What the exercise asks
Reproduce without change the part of the data that opens with the line containing "genus: Aralia" and closes with the line containing "genus: Vriesea". Include both of those lines and nothing beyond them.
<<<<
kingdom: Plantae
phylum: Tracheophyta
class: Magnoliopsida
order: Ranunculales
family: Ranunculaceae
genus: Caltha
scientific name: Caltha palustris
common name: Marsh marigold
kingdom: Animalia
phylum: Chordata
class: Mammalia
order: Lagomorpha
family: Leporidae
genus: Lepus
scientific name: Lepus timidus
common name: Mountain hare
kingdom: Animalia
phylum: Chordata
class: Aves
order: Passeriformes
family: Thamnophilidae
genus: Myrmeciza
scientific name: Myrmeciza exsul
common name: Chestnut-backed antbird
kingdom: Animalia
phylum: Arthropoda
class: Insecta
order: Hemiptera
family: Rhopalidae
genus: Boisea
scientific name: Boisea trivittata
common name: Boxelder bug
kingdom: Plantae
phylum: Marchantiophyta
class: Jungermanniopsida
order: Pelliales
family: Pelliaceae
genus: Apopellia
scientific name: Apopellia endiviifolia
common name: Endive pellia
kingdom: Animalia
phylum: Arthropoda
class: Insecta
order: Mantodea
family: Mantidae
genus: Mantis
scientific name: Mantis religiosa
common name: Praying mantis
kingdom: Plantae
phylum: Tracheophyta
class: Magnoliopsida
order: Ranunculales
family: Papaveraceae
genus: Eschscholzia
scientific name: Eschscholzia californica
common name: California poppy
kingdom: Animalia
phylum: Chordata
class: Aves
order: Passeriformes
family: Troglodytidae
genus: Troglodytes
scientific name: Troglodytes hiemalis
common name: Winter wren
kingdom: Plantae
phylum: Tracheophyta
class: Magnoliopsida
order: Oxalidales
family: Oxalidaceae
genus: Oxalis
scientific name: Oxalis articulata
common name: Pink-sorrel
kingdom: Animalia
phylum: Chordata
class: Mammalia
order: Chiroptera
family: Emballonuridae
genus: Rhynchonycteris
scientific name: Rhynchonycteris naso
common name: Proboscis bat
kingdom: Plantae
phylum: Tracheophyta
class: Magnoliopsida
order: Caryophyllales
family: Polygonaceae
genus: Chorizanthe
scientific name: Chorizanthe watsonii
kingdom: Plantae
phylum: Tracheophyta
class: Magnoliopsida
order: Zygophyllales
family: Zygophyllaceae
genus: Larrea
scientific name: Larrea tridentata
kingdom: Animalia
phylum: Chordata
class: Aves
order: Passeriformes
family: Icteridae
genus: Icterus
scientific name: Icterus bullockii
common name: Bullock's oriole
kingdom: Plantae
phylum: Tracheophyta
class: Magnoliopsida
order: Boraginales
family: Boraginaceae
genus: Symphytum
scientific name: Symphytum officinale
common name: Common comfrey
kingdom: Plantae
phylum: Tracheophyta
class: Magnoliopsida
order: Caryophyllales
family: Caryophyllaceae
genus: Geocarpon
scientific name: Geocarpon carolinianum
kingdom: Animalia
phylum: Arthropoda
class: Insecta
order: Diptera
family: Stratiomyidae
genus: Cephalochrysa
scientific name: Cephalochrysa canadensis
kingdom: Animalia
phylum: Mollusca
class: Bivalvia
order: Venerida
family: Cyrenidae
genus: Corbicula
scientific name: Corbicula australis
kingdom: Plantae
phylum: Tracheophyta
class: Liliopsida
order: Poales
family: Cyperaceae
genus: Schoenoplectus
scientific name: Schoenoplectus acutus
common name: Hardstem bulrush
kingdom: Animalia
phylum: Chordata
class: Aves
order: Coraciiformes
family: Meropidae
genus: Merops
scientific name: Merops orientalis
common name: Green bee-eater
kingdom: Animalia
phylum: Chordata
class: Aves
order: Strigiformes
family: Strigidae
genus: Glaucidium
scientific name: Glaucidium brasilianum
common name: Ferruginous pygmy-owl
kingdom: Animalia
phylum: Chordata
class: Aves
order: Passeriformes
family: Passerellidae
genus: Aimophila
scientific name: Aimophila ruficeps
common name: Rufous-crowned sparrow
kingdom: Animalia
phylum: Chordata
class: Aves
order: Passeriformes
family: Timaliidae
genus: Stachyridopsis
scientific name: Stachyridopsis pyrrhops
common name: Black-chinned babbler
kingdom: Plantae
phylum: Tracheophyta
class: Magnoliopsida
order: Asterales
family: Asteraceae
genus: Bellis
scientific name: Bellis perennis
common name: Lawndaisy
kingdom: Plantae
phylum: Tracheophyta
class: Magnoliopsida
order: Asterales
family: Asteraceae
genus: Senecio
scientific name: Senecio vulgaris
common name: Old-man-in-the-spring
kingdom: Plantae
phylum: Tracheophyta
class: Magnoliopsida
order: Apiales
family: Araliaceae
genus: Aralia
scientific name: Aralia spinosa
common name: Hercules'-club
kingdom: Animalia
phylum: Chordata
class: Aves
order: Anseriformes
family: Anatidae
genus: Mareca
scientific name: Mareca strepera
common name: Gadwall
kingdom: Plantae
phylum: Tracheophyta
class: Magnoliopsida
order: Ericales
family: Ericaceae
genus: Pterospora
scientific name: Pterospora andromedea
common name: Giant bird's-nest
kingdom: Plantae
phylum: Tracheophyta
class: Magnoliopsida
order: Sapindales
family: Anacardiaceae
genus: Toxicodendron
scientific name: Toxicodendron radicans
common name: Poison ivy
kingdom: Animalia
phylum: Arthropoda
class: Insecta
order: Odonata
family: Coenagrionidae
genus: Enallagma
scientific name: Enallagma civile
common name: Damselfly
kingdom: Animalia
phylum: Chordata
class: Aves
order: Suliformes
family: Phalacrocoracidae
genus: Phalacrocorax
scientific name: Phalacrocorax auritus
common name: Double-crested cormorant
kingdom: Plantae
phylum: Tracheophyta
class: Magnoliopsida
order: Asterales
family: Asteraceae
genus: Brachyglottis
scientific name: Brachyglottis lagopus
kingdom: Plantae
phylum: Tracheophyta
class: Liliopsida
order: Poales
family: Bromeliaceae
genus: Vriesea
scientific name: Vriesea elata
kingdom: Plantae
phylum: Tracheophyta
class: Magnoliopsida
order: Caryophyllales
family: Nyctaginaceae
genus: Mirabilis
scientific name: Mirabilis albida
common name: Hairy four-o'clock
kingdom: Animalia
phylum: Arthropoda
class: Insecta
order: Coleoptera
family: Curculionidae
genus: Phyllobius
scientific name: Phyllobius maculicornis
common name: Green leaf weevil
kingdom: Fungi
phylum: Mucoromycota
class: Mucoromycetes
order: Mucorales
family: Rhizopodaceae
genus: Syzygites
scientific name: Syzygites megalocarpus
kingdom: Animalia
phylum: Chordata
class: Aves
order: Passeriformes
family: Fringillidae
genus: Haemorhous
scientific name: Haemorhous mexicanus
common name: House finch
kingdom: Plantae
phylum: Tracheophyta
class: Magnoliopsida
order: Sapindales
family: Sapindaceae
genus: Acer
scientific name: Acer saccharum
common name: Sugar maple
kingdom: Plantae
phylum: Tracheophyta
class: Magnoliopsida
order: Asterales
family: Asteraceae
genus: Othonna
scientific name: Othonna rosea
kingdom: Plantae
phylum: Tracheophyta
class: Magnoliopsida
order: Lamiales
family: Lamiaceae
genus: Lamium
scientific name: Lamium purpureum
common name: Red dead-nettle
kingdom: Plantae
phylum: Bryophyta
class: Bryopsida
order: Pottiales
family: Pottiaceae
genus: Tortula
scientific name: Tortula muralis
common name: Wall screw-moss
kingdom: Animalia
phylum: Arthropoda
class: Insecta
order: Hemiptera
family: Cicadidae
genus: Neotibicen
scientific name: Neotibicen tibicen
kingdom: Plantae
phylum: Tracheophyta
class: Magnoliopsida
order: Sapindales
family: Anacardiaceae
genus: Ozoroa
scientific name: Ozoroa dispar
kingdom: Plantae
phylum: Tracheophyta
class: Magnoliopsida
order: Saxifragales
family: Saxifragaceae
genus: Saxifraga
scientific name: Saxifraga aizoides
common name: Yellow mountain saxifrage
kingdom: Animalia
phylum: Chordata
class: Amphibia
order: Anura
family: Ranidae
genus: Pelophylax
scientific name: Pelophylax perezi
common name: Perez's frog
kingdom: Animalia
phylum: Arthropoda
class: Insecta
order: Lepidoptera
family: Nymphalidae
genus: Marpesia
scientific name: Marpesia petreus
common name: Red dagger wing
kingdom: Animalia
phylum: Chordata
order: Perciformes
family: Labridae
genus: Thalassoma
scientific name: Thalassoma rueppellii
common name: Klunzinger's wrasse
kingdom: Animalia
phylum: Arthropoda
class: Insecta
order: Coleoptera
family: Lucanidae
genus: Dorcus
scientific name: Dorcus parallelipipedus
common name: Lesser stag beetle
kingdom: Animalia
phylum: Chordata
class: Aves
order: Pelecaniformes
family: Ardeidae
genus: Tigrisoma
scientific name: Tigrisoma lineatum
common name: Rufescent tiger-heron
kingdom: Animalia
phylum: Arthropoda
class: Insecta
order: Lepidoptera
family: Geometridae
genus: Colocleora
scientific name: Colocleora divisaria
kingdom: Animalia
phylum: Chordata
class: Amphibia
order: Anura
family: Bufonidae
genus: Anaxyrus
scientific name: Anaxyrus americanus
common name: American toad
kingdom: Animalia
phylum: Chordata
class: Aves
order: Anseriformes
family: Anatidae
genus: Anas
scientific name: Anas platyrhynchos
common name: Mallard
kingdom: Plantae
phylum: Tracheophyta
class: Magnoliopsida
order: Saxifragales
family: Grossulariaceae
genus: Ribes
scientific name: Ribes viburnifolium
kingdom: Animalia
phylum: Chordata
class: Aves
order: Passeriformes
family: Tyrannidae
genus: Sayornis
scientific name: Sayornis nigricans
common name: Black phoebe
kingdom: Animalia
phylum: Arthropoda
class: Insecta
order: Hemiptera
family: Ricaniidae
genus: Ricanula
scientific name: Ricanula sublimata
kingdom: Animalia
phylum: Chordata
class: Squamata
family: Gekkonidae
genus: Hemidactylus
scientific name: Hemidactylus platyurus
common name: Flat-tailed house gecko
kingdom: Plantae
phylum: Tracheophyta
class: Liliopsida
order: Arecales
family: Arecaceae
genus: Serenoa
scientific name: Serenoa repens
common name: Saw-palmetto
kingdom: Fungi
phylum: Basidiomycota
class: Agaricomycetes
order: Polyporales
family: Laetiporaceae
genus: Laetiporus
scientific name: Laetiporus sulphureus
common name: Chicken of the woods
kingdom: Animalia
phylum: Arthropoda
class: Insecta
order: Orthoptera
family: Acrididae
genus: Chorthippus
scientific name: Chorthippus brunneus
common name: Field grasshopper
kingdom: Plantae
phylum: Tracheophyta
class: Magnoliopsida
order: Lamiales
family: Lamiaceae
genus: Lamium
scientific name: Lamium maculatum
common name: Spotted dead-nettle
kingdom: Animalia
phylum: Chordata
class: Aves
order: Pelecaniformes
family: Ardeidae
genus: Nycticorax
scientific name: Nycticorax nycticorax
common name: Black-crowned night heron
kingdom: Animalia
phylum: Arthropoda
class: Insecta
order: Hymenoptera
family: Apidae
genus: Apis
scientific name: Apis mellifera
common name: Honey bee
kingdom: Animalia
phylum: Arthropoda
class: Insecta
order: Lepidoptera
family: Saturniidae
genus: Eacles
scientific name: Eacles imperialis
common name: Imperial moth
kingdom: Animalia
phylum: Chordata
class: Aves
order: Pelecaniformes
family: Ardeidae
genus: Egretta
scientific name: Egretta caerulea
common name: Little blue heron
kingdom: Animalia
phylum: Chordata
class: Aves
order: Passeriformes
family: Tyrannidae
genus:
>>>>
Response
genus: Aralia
scientific name: Aralia spinosa
common name: Hercules'-club
kingdom: Animalia
phylum: Chordata
class: Aves
order: Anseriformes
family: Anatidae
genus: Mareca
scientific name: Mareca strepera
common name: Gadwall
kingdom: Plantae
phylum: Tracheophyta
class: Magnoliopsida
order: Ericales
family: Ericaceae
genus: Pterospora
scientific name: Pterospora andromedea
common name: Giant bird's-nest
kingdom: Plantae
phylum: Tracheophyta
class: Magnoliopsida
order: Sapindales
family: Anacardiaceae
genus: Toxicodendron
scientific name: Toxicodendron radicans
common name: Poison ivy
kingdom: Animalia
phylum: Arthropoda
class: Insecta
order: Odonata
family: Coenagrionidae
genus: Enallagma
scientific name: Enallagma civile
common name: Damselfly
kingdom: Animalia
phylum: Chordata
class: Aves
order: Suliformes
family: Phalacrocoracidae
genus: Phalacrocorax
scientific name: Phalacrocorax auritus
common name: Double-crested cormorant
kingdom: Plantae
phylum: Tracheophyta
class: Magnoliopsida
order: Asterales
family: Asteraceae
genus: Brachyglottis
scientific name: Brachyglottis lagopus
kingdom: Plantae
phylum: Tracheophyta
class: Liliopsida
order: Poales
family: Bromeliaceae
genus: Vriesea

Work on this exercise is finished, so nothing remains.